Would you mind fixing the vs builds? The new file has to be added to all files under build_windows that reference help.c.

Done upstream.

GitMensch commented 1 year ago

Primarily a note: it seems that this PR has increased memory usage of cobc during preparing a lot (testing with sources that have ~500000 LOC and no REPLACE or REPLACING at all).

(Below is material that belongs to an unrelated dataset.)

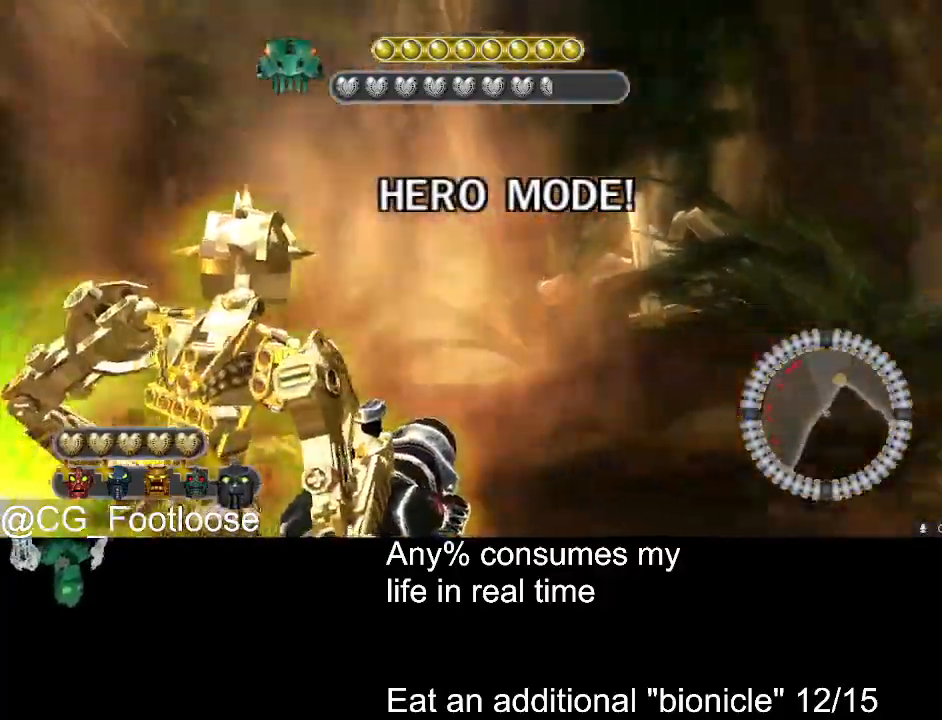
{"keys": ["s"], "mouse": [], "events": [[150, "space", "up"], [183, "d", "up"], [183, "space", "down"], [333, "space", "up"]]}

The following is about cobc -E some.cob -e some.i:

Flamegraph for the overview flamegraph

hotspots hotspots

The main cpu instructions and memory are to be seen in replace.c (which is logically, we also moved old memory allocations there).

Biggest hotspot: add_text_to_replace

Question @lefessan: Could you recheck for possible optimizations, especially reducing memory when no REPLACE is active?

Note: cpu-time wise that's no problem, with this big source there is a cpu time of 1.2 seconds for the preparsing, which is ok. But memory-wise - I'm not sure.

GitMensch commented 8 months ago

Friendly ping @lefessan on the memory usage/performance, especially when there's no REPLACE active in the whole file.

GitMensch commented 7 months ago

@lefessan you may have missed that: this PR has increased memory usage of cobc during preparing a lot; can you please reinspectif you find a better way to handle that?

GitMensch commented 4 months ago

Here some numbers from a huge (generated) COBOL file, from valgrinds recorded heap usage

total heap usage allocs frees bytes allocated
GC 3.1.2 5,526 5,526 20,443,319
GC 3.2 (after this PR) 21,677,268 21,677,268 893,378,306

Note that also this file has no REPLACE or REPLACING at all.

Of course, this makes anything that inspects the memory (for example valgrind or cobc if built with hardening options) take much longer.